▶ Work to complete: Rewrite every line of the records below as a JSON list of strings, with one string per line and blank lines left out.

Stored records
^^^^

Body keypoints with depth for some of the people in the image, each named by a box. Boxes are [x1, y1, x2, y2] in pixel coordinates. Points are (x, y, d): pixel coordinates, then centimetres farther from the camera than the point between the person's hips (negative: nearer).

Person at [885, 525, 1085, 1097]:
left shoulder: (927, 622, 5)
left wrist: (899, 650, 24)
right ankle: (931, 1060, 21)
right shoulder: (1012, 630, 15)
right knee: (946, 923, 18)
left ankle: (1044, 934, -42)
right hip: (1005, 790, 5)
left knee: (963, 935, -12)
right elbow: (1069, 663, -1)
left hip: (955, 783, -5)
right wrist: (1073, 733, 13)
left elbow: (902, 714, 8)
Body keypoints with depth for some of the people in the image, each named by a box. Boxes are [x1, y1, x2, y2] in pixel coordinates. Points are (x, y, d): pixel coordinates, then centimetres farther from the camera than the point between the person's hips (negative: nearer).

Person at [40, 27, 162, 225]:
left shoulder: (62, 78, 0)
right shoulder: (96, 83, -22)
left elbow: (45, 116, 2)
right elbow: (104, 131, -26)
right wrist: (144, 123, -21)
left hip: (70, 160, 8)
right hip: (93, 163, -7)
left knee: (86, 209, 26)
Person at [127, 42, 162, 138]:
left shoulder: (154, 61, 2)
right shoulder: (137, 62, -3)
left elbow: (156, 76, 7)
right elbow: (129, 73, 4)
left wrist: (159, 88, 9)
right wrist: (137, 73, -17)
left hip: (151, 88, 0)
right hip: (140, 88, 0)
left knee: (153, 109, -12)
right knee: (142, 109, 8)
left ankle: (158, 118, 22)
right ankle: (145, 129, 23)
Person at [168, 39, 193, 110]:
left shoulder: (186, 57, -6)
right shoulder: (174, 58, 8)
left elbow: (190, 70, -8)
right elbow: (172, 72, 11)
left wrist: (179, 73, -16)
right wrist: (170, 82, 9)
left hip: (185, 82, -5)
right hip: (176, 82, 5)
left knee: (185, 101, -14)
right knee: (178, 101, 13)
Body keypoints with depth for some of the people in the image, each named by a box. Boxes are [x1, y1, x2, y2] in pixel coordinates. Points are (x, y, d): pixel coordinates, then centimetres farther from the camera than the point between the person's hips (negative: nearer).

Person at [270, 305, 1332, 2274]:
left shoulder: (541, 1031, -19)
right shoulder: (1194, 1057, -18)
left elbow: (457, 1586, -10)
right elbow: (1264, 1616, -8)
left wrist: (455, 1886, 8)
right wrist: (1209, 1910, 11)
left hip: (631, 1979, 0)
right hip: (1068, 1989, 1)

^^^^

▶ The answer:
[
  "Body keypoints with depth for some of the people in the image, each named by a box. Boxes are [x1, y1, x2, y2] in pixel coordinates. Points are (x, y, d): pixel coordinates, then centimetres farther from the camera than the point between the person's hips (negative: nearer).",
  "Person at [885, 525, 1085, 1097]:",
  "left shoulder: (927, 622, 5)",
  "left wrist: (899, 650, 24)",
  "right ankle: (931, 1060, 21)",
  "right shoulder: (1012, 630, 15)",
  "right knee: (946, 923, 18)",
  "left ankle: (1044, 934, -42)",
  "right hip: (1005, 790, 5)",
  "left knee: (963, 935, -12)",
  "right elbow: (1069, 663, -1)",
  "left hip: (955, 783, -5)",
  "right wrist: (1073, 733, 13)",
  "left elbow: (902, 714, 8)",
  "Body keypoints with depth for some of the people in the image, each named by a box. Boxes are [x1, y1, x2, y2] in pixel coordinates. Points are (x, y, d): pixel coordinates, then centimetres farther from the camera than the point between the person's hips (negative: nearer).",
  "Person at [40, 27, 162, 225]:",
  "left shoulder: (62, 78, 0)",
  "right shoulder: (96, 83, -22)",
  "left elbow: (45, 116, 2)",
  "right elbow: (104, 131, -26)",
  "right wrist: (144, 123, -21)",
  "left hip: (70, 160, 8)",
  "right hip: (93, 163, -7)",
  "left knee: (86, 209, 26)",
  "Person at [127, 42, 162, 138]:",
  "left shoulder: (154, 61, 2)",
  "right shoulder: (137, 62, -3)",
  "left elbow: (156, 76, 7)",
  "right elbow: (129, 73, 4)",
  "left wrist: (159, 88, 9)",
  "right wrist: (137, 73, -17)",
  "left hip: (151, 88, 0)",
  "right hip: (140, 88, 0)",
  "left knee: (153, 109, -12)",
  "right knee: (142, 109, 8)",
  "left ankle: (158, 118, 22)",
  "right ankle: (145, 129, 23)",
  "Person at [168, 39, 193, 110]:",
  "left shoulder: (186, 57, -6)",
  "right shoulder: (174, 58, 8)",
  "left elbow: (190, 70, -8)",
  "right elbow: (172, 72, 11)",
  "left wrist: (179, 73, -16)",
  "right wrist: (170, 82, 9)",
  "left hip: (185, 82, -5)",
  "right hip: (176, 82, 5)",
  "left knee: (185, 101, -14)",
  "right knee: (178, 101, 13)",
  "Body keypoints with depth for some of the people in the image, each named by a box. Boxes are [x1, y1, x2, y2] in pixel coordinates. Points are (x, y, d): pixel coordinates, then centimetres farther from the camera than the point between the person's hips (negative: nearer).",
  "Person at [270, 305, 1332, 2274]:",
  "left shoulder: (541, 1031, -19)",
  "right shoulder: (1194, 1057, -18)",
  "left elbow: (457, 1586, -10)",
  "right elbow: (1264, 1616, -8)",
  "left wrist: (455, 1886, 8)",
  "right wrist: (1209, 1910, 11)",
  "left hip: (631, 1979, 0)",
  "right hip: (1068, 1989, 1)"
]